--- TASK INSTRUCTIONS ---
Output exactly the lines from the line with "## Monitoring" through the end of the records below. Include nothing else.

--- Saved entries ---
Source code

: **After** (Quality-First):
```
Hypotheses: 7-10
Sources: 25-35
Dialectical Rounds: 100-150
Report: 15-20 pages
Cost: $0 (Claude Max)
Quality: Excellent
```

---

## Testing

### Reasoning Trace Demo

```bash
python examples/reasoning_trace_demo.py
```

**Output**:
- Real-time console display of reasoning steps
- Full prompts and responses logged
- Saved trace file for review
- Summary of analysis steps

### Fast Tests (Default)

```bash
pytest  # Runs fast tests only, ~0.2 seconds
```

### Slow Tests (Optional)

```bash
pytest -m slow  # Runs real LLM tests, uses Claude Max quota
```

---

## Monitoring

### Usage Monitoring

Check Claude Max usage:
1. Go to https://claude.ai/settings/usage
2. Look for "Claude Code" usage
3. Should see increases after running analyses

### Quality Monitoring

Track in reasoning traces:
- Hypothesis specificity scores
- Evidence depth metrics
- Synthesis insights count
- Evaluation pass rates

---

--- TASK RESULT ---
## Monitoring

### Usage Monitoring

Check Claude Max usage:
1. Go to https://claude.ai/settings/usage
2. Look for "Claude Code" usage
3. Should see increases after running analyses

### Quality Monitoring

Track in reasoning traces:
- Hypothesis specificity scores
- Evidence depth metrics
- Synthesis insights count
- Evaluation pass rates

---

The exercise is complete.